Can White People Have a Sense of Identity?
My response to Ben Shapiro
Is it wrong for white Christian men to have a sense of identity? Ben Shapiro seems to think so. During a recent interview with Dana Loesch, the Daily Wire host lamented the rise in white identity among young conservatives. “I think we can start with what’s driving this in the first place,” Shapiro said. “For a decade or more, there was an attempt by the left to target Christian white men.”
Continuing, he explained:
In saying that over and over and over, they started to create a feeling in a lot of young white men, that as a targeted group, they actually were an identity group of their own, and that now as an identity group of their own, they must rise up and lay low anyone who is not a member of that group.
Shapiro’s two assertions are correct: the left promulgates anti-white identity politics, and many younger conservatives have developed a sense of white identity in response to it. But his read of the situation is simplistic. White people can have a positive sense of identity without needing to “rise up and lay low” people from other backgrounds.
It is reasonable not only for white conservatives but also for conservatives of any racial background to object to demographic change, race preferences, and the demonization of European contributions to world civilization. One could certainly oppose these things on colorblind grounds, as conservative activist Chris Rufo has done, since it appears to be the most effective way to build a broad coalition capable of winning elections and changing laws. But just as Asians may oppose woke policies on the grounds that they feel personally targeted, so, too, do many white people oppose them because they feel targeted. It is entirely reasonable to oppose a policy that directly targets you because of your race, while supporting a colorblind approach to undoing those policies.
In other words, it would be entirely sensible for a white American to object to becoming a minority in a country where discrimination against and demonization of whites is not only legal but widely celebrated. I fail to see why a self-respecting person of any race would support such discriminatory treatment of their own group. Does this qualify as white identity politics?
Clearly, it would be a grievous mistake to look at our current situation and conclude that the solution is to hate all non-white people, expel all blacks from America, advocate for violence, or become as loud and annoying about one’s white identity as the woke activists are about theirs. Those who espouse this hardline white identity politics are often crude and disagreeable, and I’m convinced most on the right who categorically reject any form of white identity are responding to them.
Yet those who seek to quash any sense of white self-identification among younger generations misunderstand the phenomenon and are doomed to fail. Life experiences for young Americans differ dramatically from those of their elders. For one thing, many young white people grew up in raucous minority-majority schools, where to be white may be to stick out like a sore thumb. Spend a little time on X and you are bound to see videos of black mob violence against white teenagers in high schools across the country. It doesn’t help that in class these students are taught to feel ashamed of their ancestors’ real or perceived sins, a narrative that is also promoted by political elites, entertainers, and the mainstream media.
It’s a sorry situation. But one thing’s clear: telling young white Americans that these problems don’t exist is the surest way to lose credibility in their eyes.
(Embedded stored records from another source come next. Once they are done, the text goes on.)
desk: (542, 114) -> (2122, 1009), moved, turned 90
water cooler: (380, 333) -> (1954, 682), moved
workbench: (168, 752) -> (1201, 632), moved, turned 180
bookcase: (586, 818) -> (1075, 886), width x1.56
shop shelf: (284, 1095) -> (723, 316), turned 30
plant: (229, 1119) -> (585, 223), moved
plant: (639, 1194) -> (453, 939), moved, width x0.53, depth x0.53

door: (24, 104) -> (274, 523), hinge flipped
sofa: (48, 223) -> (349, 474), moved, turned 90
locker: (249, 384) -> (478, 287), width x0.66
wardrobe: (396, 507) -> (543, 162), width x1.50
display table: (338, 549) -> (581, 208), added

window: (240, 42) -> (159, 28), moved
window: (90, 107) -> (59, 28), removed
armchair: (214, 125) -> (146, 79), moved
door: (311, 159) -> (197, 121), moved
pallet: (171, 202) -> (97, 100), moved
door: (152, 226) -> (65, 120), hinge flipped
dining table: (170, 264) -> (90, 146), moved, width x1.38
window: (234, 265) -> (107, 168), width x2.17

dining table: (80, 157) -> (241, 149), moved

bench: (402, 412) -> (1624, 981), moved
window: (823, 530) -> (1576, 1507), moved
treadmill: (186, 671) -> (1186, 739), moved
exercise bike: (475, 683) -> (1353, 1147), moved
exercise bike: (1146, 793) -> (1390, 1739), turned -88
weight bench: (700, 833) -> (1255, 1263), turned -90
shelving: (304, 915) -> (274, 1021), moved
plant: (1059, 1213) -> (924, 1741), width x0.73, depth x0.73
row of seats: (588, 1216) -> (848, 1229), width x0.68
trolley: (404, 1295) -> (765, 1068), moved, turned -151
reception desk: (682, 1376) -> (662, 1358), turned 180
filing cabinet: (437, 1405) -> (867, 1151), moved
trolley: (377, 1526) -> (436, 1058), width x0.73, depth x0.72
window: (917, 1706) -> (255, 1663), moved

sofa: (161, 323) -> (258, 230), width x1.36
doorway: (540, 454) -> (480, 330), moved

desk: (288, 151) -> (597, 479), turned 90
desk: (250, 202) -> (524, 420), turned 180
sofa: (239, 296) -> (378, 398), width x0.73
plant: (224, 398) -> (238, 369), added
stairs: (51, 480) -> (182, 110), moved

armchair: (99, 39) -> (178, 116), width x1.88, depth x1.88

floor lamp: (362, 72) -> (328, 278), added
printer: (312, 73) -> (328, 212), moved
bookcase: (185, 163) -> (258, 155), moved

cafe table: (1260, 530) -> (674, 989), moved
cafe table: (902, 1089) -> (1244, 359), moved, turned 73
Like it or not, many young white people are being forced to confront the realities of race. To ensure they avoid overreacting, it is important to eschew the finger-wagging and moral denunciations that brought us here. Those who point to antiwhite discrimination are now so accustomed to scolding that they’ve become immune to it. Instead, what is needed is to calmly and rationally acknowledge the injustice they see while explaining why things shouldn’t be taken too far.
What does such an explanation look like? In the first place, it’s important to stress that hardline white identity politics is a dead end for the right. If ending anti-white racism and mass immigration are the goals, then the right must build a coalition capable of winning elections and changing laws. Appealing only to white people is unlikely to make that happen. In fact, Trump campaigned on mass deportations and opposition to anti-white DEI policies, yet he won by increasing his share of minority voters at the same time he supported these policies. Had he adopted a hard white identity politics approach, not only would he have alienated non-white voters, but he also would have alienated many whites.